### [What you have to do]
When you restate the entries that follow, keep every word exactly and drop the pictures.

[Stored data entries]
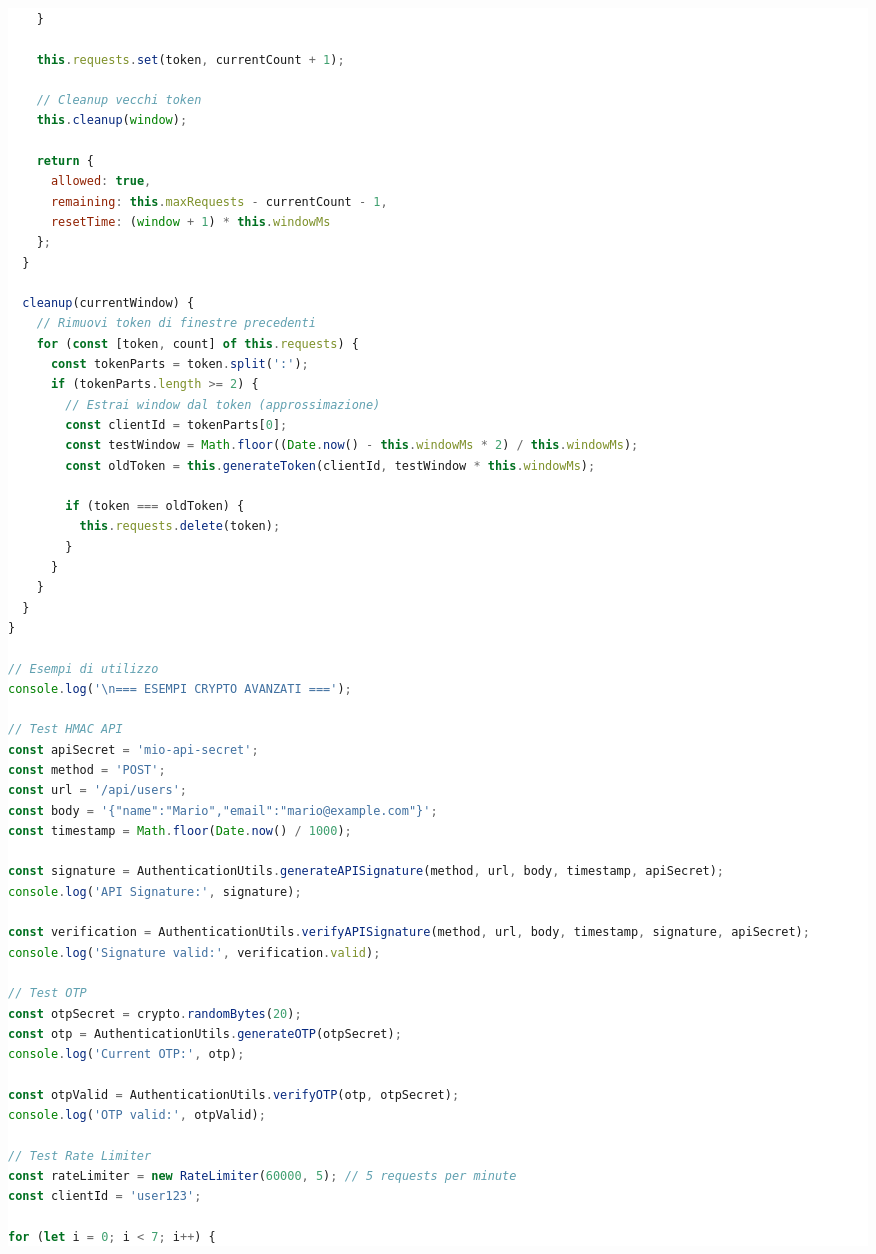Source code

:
 ```javascript
    }

    this.requests.set(token, currentCount + 1);
    
    // Cleanup vecchi token
    this.cleanup(window);

    return {
      allowed: true,
      remaining: this.maxRequests - currentCount - 1,
      resetTime: (window + 1) * this.windowMs
    };
  }

  cleanup(currentWindow) {
    // Rimuovi token di finestre precedenti
    for (const [token, count] of this.requests) {
      const tokenParts = token.split(':');
      if (tokenParts.length >= 2) {
        // Estrai window dal token (approssimazione)
        const clientId = tokenParts[0];
        const testWindow = Math.floor((Date.now() - this.windowMs * 2) / this.windowMs);
        const oldToken = this.generateToken(clientId, testWindow * this.windowMs);
        
        if (token === oldToken) {
          this.requests.delete(token);
        }
      }
    }
  }
}

// Esempi di utilizzo
console.log('\n=== ESEMPI CRYPTO AVANZATI ===');

// Test HMAC API
const apiSecret = 'mio-api-secret';
const method = 'POST';
const url = '/api/users';
const body = '{"name":"Mario","email":"mario@example.com"}';
const timestamp = Math.floor(Date.now() / 1000);

const signature = AuthenticationUtils.generateAPISignature(method, url, body, timestamp, apiSecret);
console.log('API Signature:', signature);

const verification = AuthenticationUtils.verifyAPISignature(method, url, body, timestamp, signature, apiSecret);
console.log('Signature valid:', verification.valid);

// Test OTP
const otpSecret = crypto.randomBytes(20);
const otp = AuthenticationUtils.generateOTP(otpSecret);
console.log('Current OTP:', otp);

const otpValid = AuthenticationUtils.verifyOTP(otp, otpSecret);
console.log('OTP valid:', otpValid);

// Test Rate Limiter
const rateLimiter = new RateLimiter(60000, 5); // 5 requests per minute
const clientId = 'user123';

for (let i = 0; i < 7; i++) {
```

### [Your response]
Source code

:
 ```javascript
    }

    this.requests.set(token, currentCount + 1);
    
    // Cleanup vecchi token
    this.cleanup(window);

    return {
      allowed: true,
      remaining: this.maxRequests - currentCount - 1,
      resetTime: (window + 1) * this.windowMs
    };
  }

  cleanup(currentWindow) {
    // Rimuovi token di finestre precedenti
    for (const [token, count] of this.requests) {
      const tokenParts = token.split(':');
      if (tokenParts.length >= 2) {
        // Estrai window dal token (approssimazione)
        const clientId = tokenParts[0];
        const testWindow = Math.floor((Date.now() - this.windowMs * 2) / this.windowMs);
        const oldToken = this.generateToken(clientId, testWindow * this.windowMs);
        
        if (token === oldToken) {
          this.requests.delete(token);
        }
      }
    }
  }
}

// Esempi di utilizzo
console.log('\n=== ESEMPI CRYPTO AVANZATI ===');

// Test HMAC API
const apiSecret = 'mio-api-secret';
const method = 'POST';
const url = '/api/users';
const body = '{"name":"Mario","email":"mario@example.com"}';
const timestamp = Math.floor(Date.now() / 1000);

const signature = AuthenticationUtils.generateAPISignature(method, url, body, timestamp, apiSecret);
console.log('API Signature:', signature);

const verification = AuthenticationUtils.verifyAPISignature(method, url, body, timestamp, signature, apiSecret);
console.log('Signature valid:', verification.valid);

// Test OTP
const otpSecret = crypto.randomBytes(20);
const otp = AuthenticationUtils.generateOTP(otpSecret);
console.log('Current OTP:', otp);

const otpValid = AuthenticationUtils.verifyOTP(otp, otpSecret);
console.log('OTP valid:', otpValid);

// Test Rate Limiter
const rateLimiter = new RateLimiter(60000, 5); // 5 requests per minute
const clientId = 'user123';

for (let i = 0; i < 7; i++) {
```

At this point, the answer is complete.